ACTIVITY LIST:
**A.** Can you reproduce the cloud computing press release word for word, starting with "Skyhigh forecasts that" and going on through "boon for IT."?
**B.** Which cloud services does the cloud computing press release name?
**C.** Answer these about the cloud computing press release:
(i) Data from more than how many users did Skyhigh data scientists analyze for the report?
(ii) What positions does Rajiv Gupta hold at Skyhigh Networks?
(iii) What does SMAC stand for?

05:20:06 - 20 December 2013

CUPERTINO, Calif.--(BUSINESS WIRE)--Skyhigh Networks, the cloud visibility and enablement company, predicts that 2014 will be a pivotal year for cloud computing. The days of cloud naysayers are over, but as cloud computing evolves into a mainstream technology, plenty of obstacles are left to clear before the cloud reaches its true potential – it is the beginning of a real security transformation.

“This problem isn’t necessarily IT’s fault. There were no unified cloud security tools and no consistent policies in place to manage the security, compliance, governance, and legal risks of cloud services”

Many of Skyhigh’s predictions are based on the Cloud Adoption and Risk Report, which found that most organizations are flying blind as they embrace cloud services. In the report, Skyhigh data scientists analyzed data from more than 3 Million users from more than 100 organizations who accessed thousands of cloud services.

The report found that when it comes to cloud services, IT tends to block what it knows (such as Facebook and ESPN.com), rather than blocking those services that present the greatest risks. This practice is most troubling with file-sharing sites. For instance, Box, the lowest-risk file sharing service, is blocked 35 percent of the time, but Rapidgator, a high-risk service, is blocked only 1 percent of the time.

(Are you still blocking Box? This video will show you how to extend on-premise DLP policies to Box.)

2014 Cloud Prediction 1: IT gains visibility to start blocking cloud services on risks, not familiarity

“This problem isn’t necessarily IT’s fault. There were no unified cloud security tools and no consistent policies in place to manage the security, compliance, governance, and legal risks of cloud services,” said Rajiv Gupta, founder and CEO at Skyhigh Networks. “Our cloud usage analytics suggest that enterprises are taking action on the popular cloud services they know of and not on the cloud services that they don't know of and that pose the greatest risk to their organization. Lack of visibility into cloud service use and risk seems to be the crux of the problem.”

Skyhigh forecasts that these behaviors will stare to shift in 2014. IT must start vetting services based on risk, rather than familiarity. If IT doesn’t get ahead of this trend, it will be forced to. High-profile breaches will force IT’s hand, if IT doesn’t adjust ahead of time.

2014 Cloud Prediction 2: Social, Mobile, Analytics and Cloud on collision course – which IT must manage

Skyhigh also expects that a major trend of 2013, the convergence of Social, Mobile, Analytics and Cloud, or SMAC, will pick up even more steam in 2014. This will be a boon for IT.

DATA SECTION:
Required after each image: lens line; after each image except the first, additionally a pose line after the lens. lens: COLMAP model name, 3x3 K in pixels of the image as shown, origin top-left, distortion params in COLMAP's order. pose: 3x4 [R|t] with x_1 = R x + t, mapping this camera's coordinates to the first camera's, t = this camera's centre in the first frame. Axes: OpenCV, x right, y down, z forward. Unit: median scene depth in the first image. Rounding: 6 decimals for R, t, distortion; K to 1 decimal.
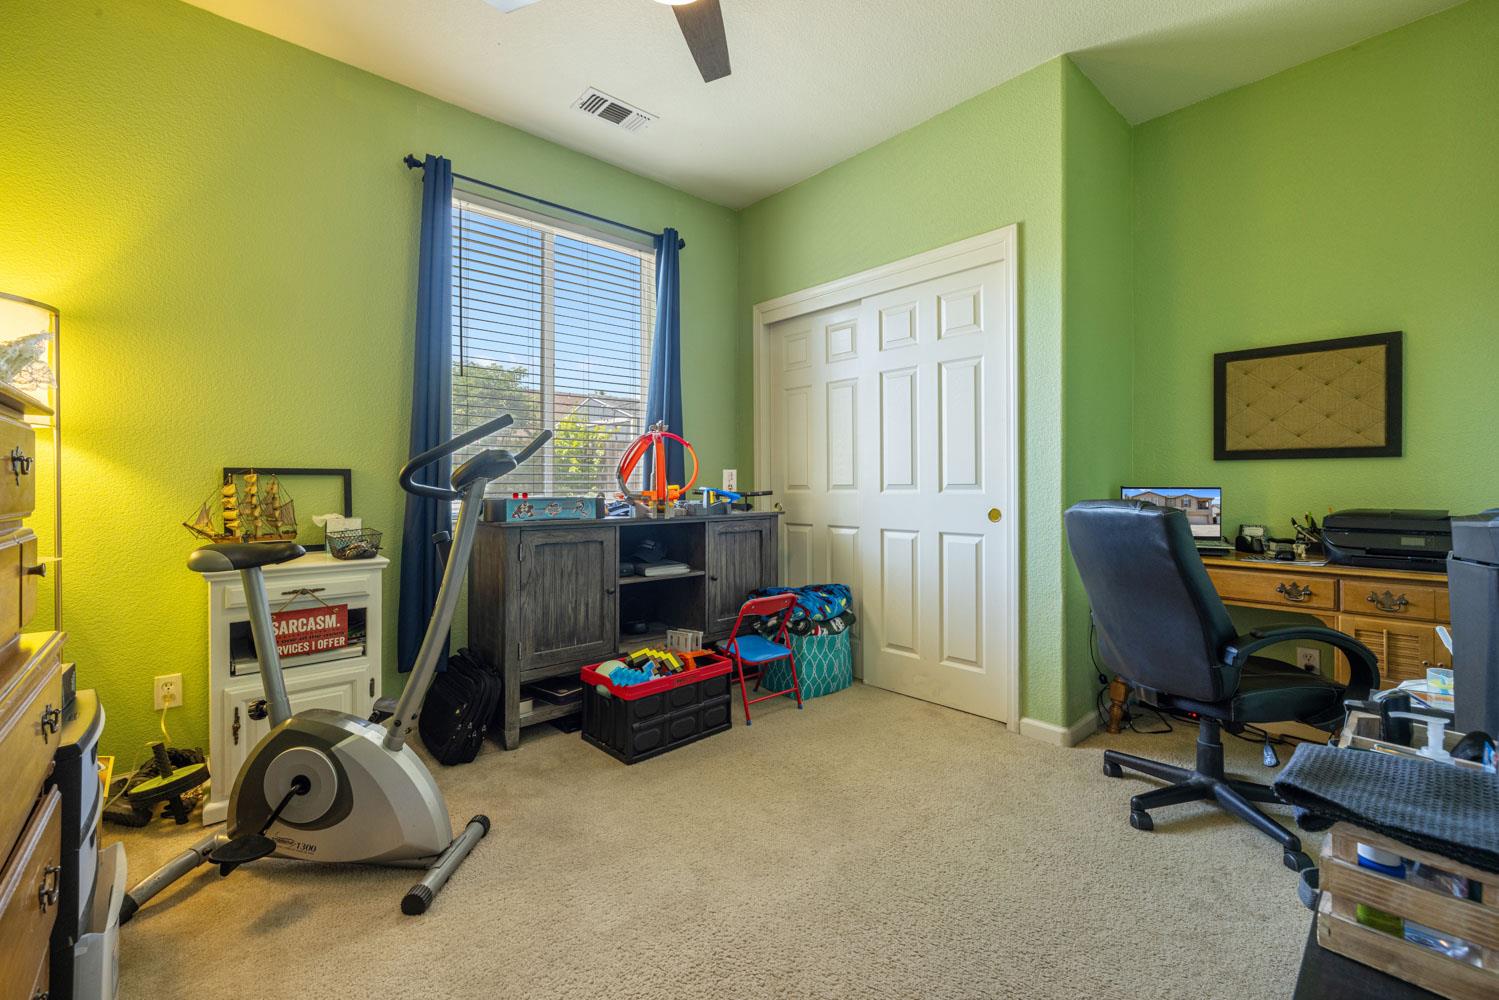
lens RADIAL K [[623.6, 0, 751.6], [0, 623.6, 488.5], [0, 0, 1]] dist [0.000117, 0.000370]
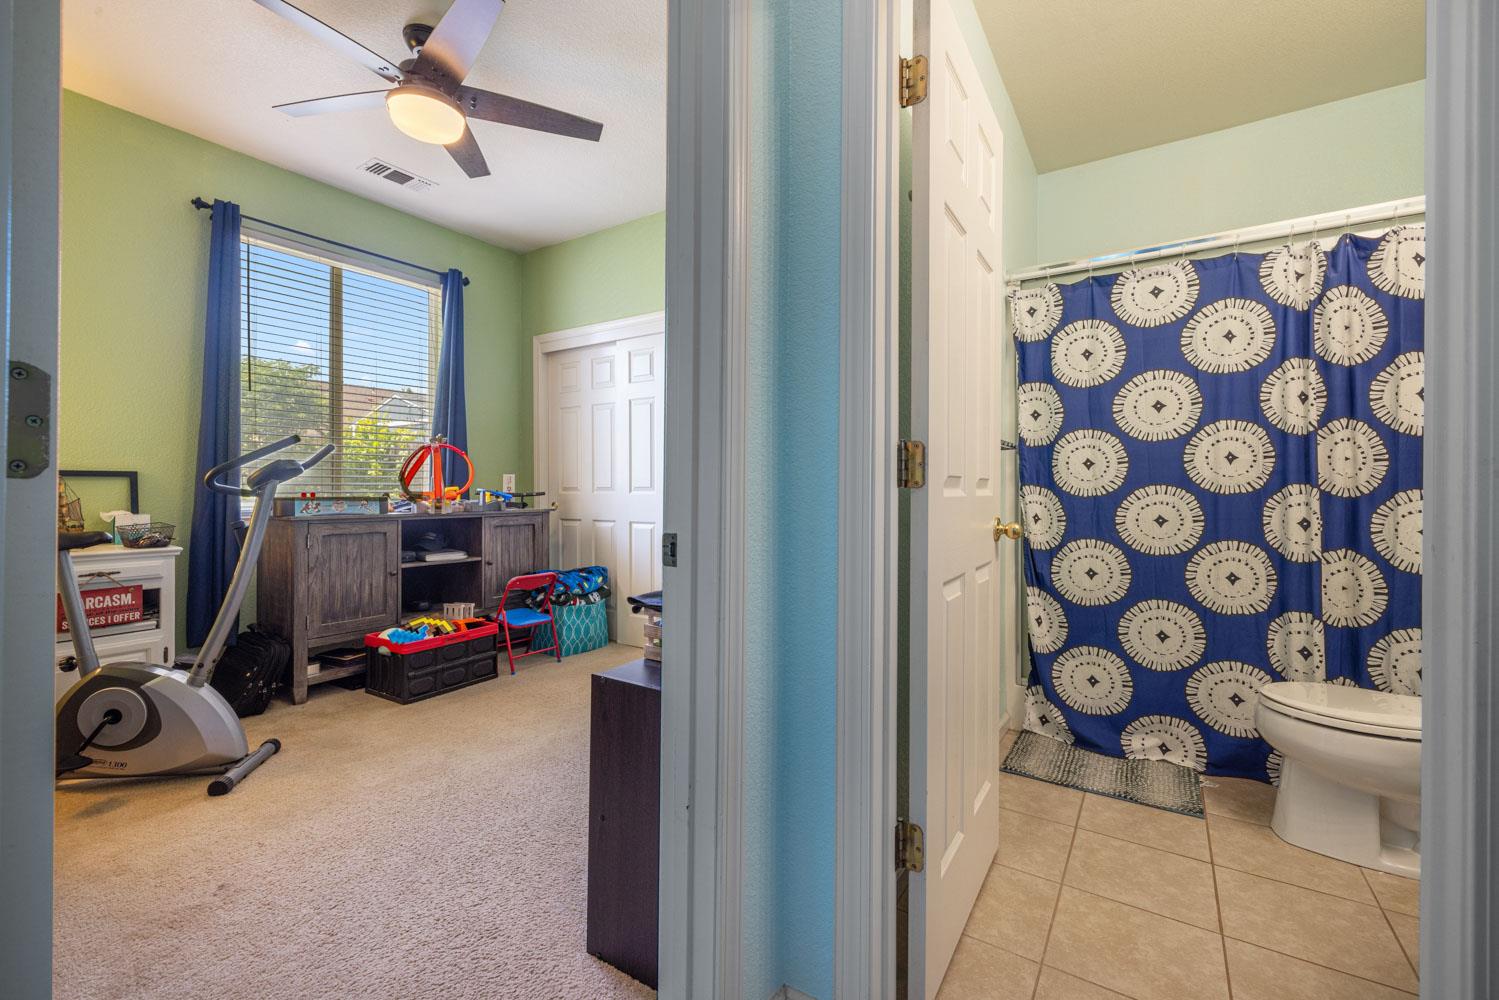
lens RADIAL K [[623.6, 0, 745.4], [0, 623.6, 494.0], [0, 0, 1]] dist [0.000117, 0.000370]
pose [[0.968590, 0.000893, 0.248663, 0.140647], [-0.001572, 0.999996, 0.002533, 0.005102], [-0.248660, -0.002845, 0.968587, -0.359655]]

* * *

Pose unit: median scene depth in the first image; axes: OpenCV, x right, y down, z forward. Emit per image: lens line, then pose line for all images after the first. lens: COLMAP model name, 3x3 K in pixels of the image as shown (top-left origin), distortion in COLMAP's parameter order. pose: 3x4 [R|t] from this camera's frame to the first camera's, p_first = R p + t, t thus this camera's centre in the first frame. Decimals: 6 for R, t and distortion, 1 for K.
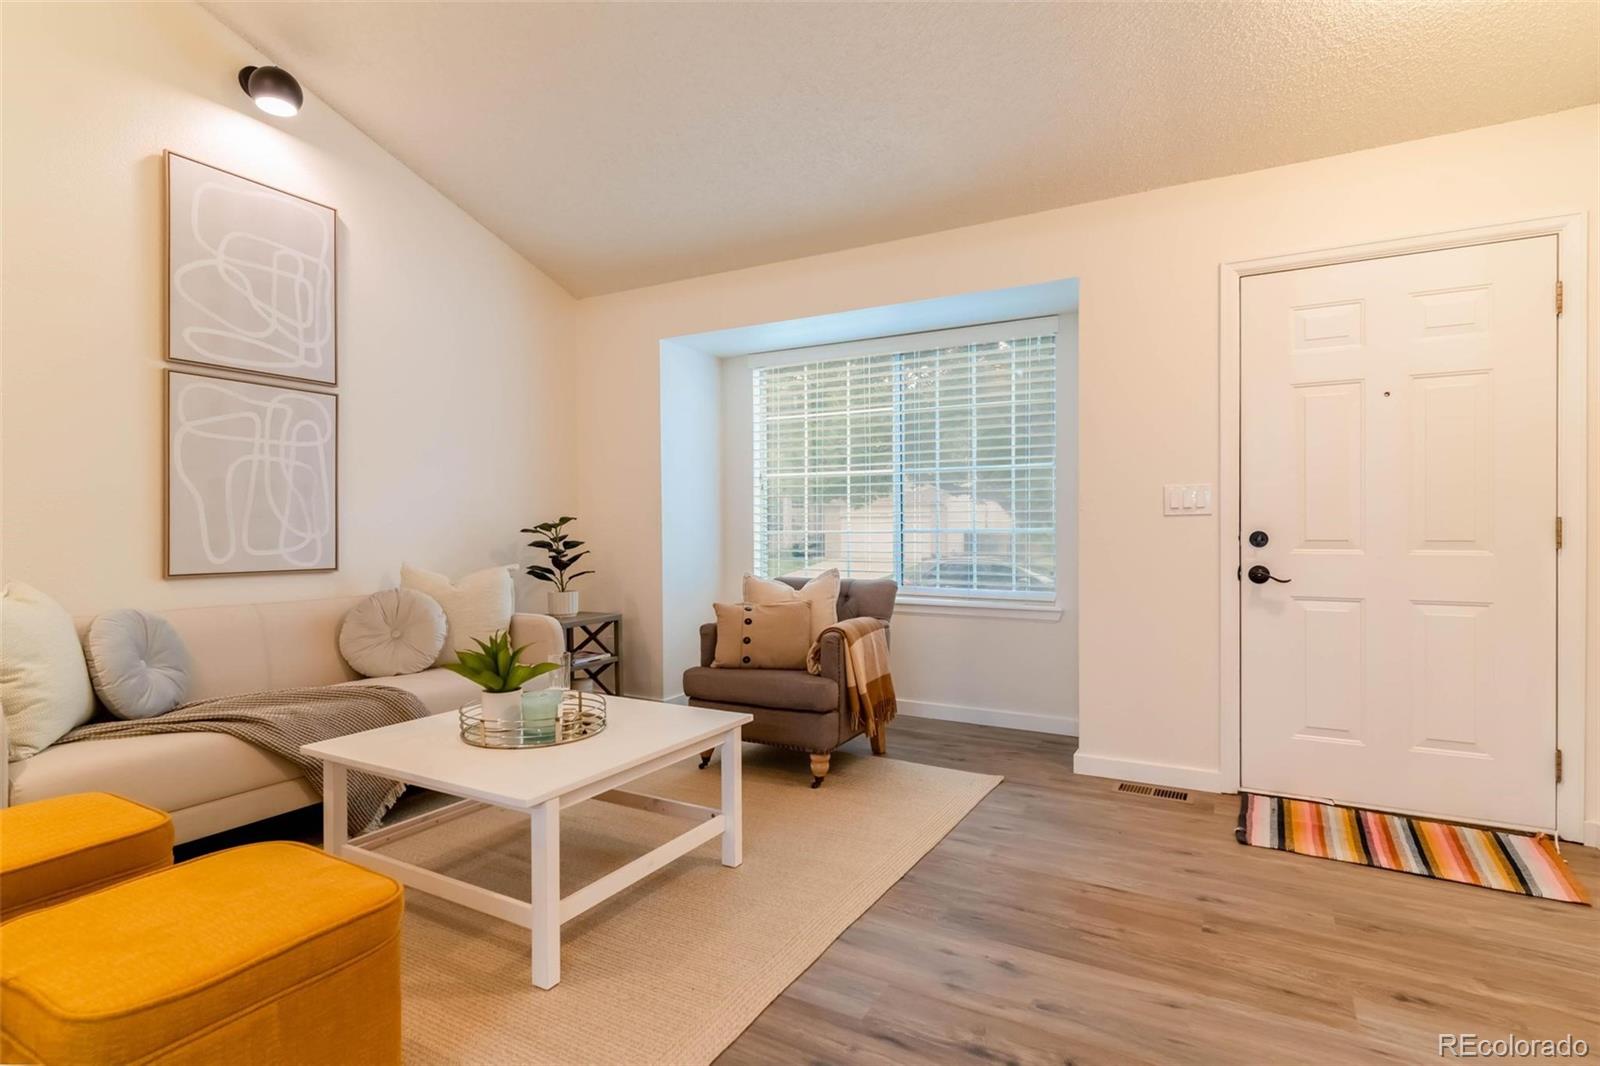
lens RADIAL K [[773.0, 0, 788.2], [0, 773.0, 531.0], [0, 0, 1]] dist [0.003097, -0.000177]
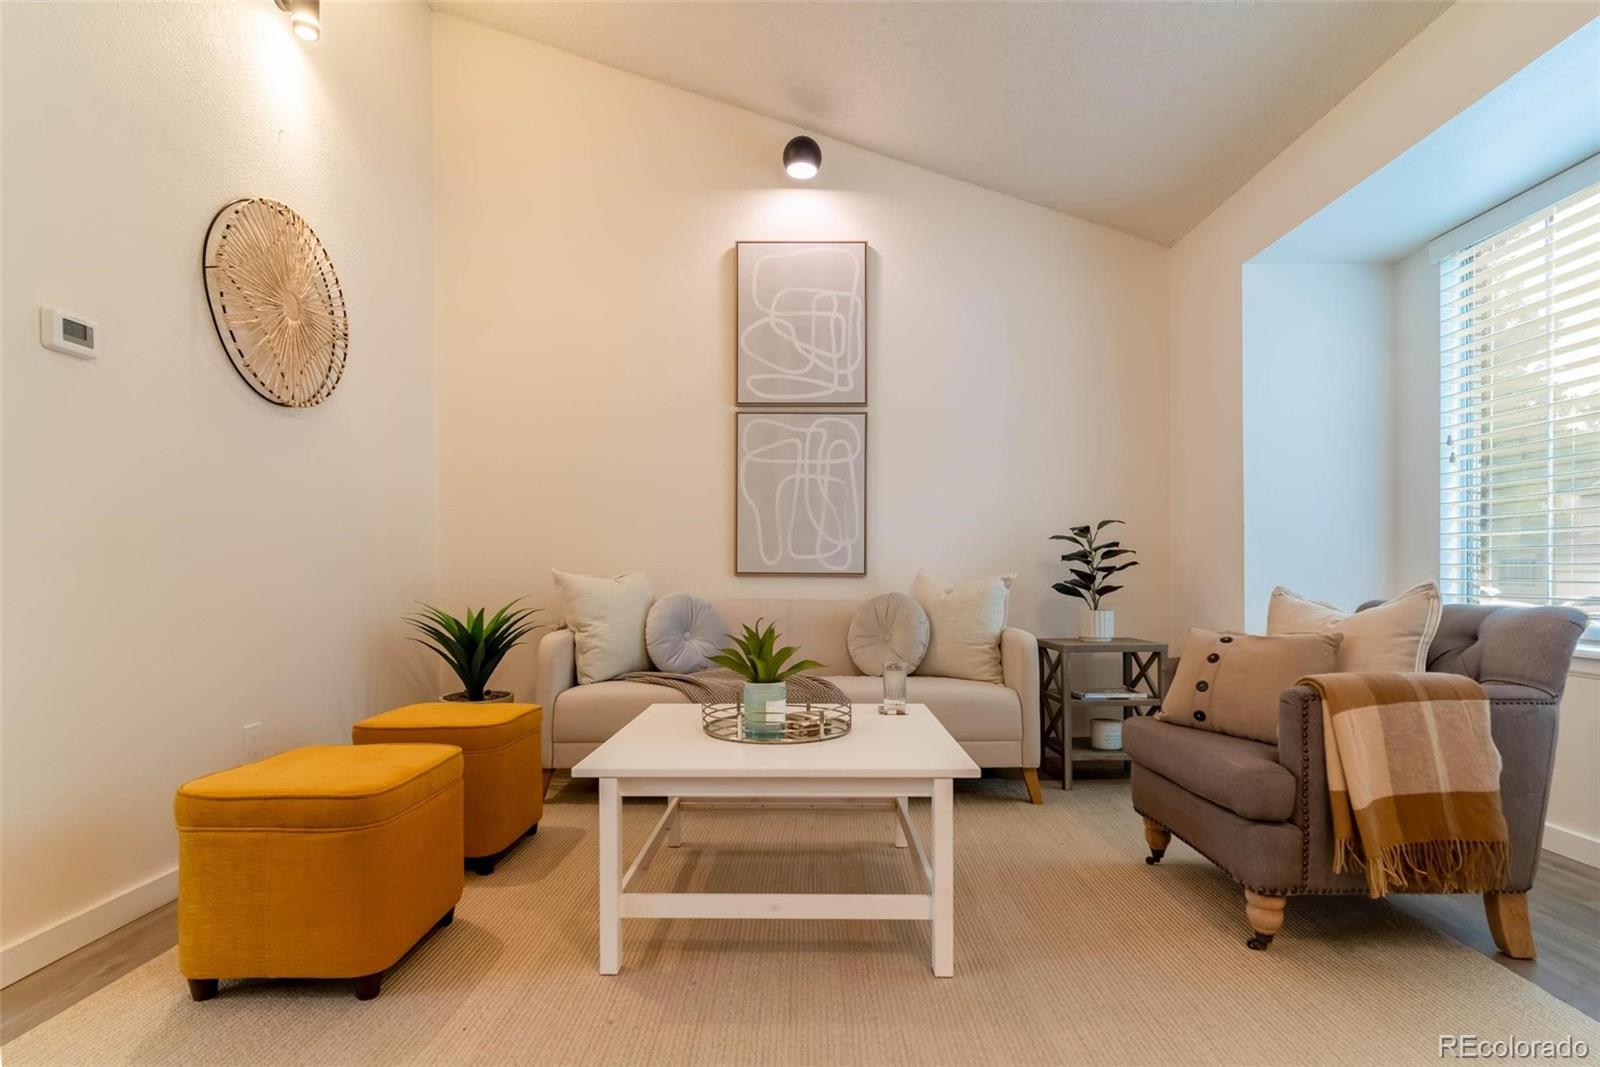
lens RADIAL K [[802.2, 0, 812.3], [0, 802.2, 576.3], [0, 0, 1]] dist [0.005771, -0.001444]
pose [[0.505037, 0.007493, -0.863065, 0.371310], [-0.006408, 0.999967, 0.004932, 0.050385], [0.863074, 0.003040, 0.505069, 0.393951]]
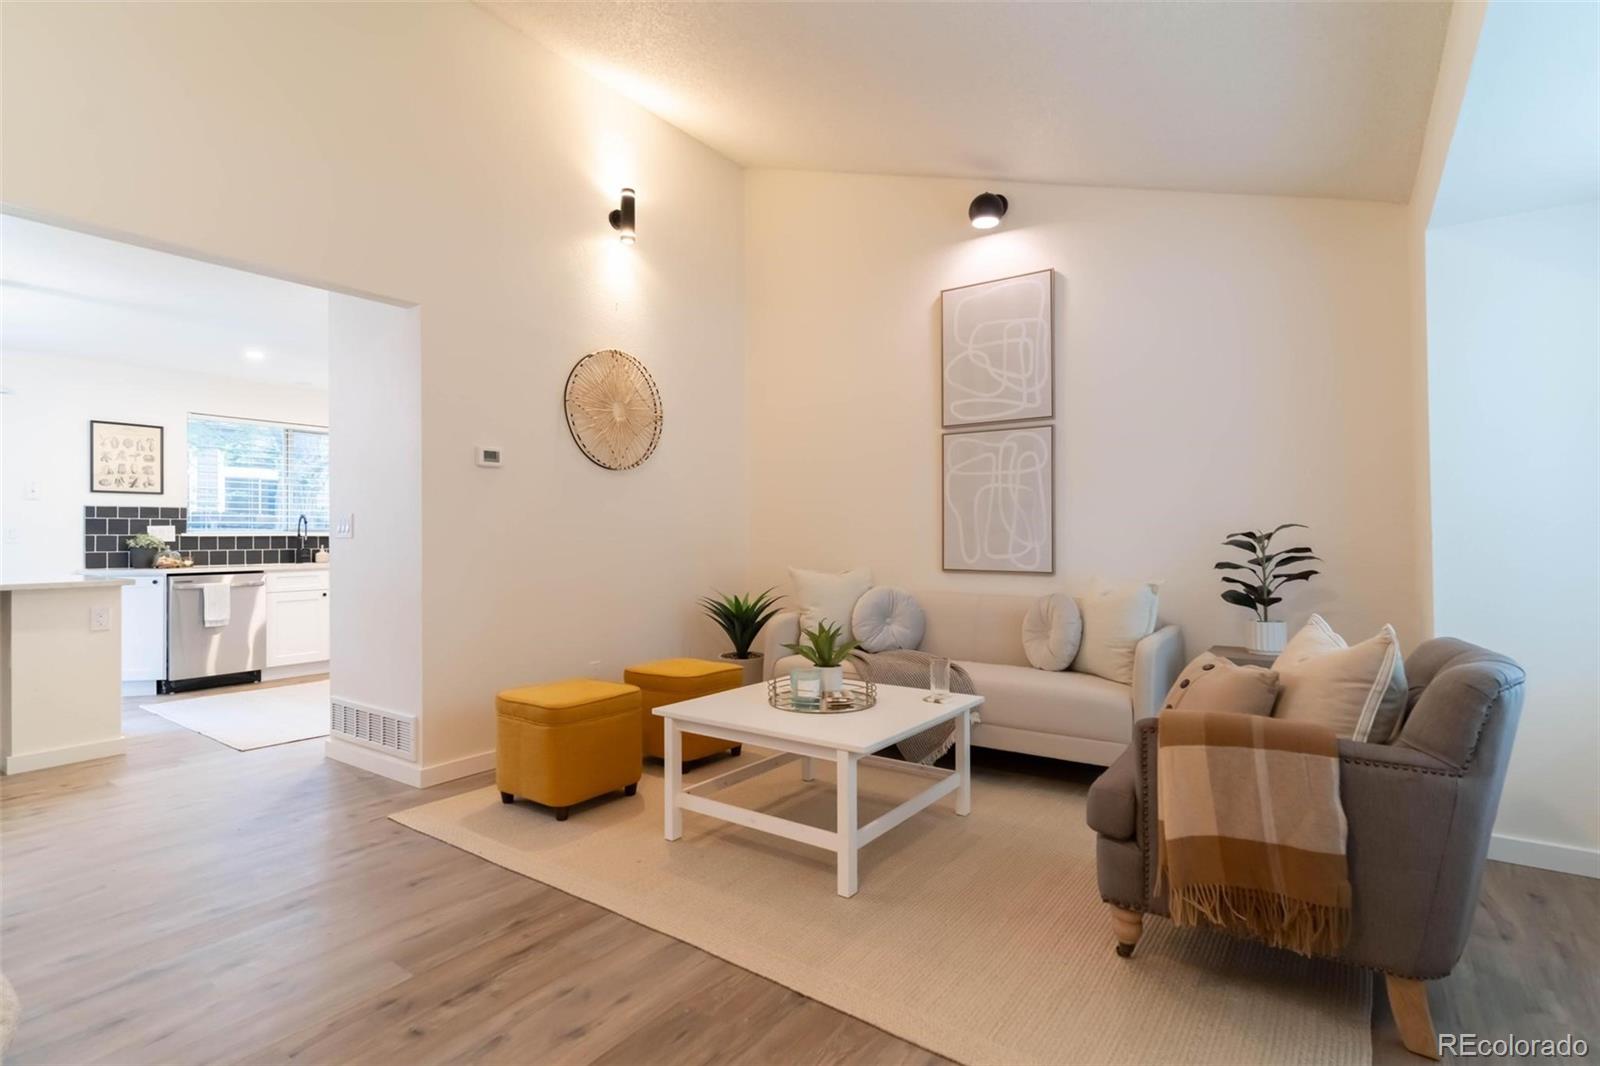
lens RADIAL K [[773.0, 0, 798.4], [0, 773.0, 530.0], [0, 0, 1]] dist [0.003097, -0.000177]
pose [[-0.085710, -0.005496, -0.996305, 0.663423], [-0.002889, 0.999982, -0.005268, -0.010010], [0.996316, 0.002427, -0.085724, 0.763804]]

---

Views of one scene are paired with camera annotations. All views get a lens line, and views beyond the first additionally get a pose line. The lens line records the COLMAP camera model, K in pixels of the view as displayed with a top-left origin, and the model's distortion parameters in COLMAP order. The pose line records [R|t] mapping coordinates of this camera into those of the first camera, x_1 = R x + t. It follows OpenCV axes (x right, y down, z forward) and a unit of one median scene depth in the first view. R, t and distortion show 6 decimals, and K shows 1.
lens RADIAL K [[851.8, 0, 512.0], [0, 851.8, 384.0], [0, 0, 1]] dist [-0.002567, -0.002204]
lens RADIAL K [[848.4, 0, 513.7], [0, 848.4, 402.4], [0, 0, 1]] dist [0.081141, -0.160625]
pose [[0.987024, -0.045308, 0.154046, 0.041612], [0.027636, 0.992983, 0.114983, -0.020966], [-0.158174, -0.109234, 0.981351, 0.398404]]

TASK-BY-TASK ANSWERS:
**A.**
Skyhigh forecasts that these behaviors will stare to shift in 2014. IT must start vetting services based on risk, rather than familiarity. If IT doesn’t get ahead of this trend, it will be forced to. High-profile breaches will force IT’s hand, if IT doesn’t adjust ahead of time.

2014 Cloud Prediction 2: Social, Mobile, Analytics and Cloud on collision course – which IT must manage

Skyhigh also expects that a major trend of 2013, the convergence of Social, Mobile, Analytics and Cloud, or SMAC, will pick up even more steam in 2014. This will be a boon for IT.

**B.** Facebook, ESPN.com, Box, Rapidgator

**C.**
(i) More than 3 million users
(ii) Founder and CEO
(iii) Social, Mobile, Analytics and Cloud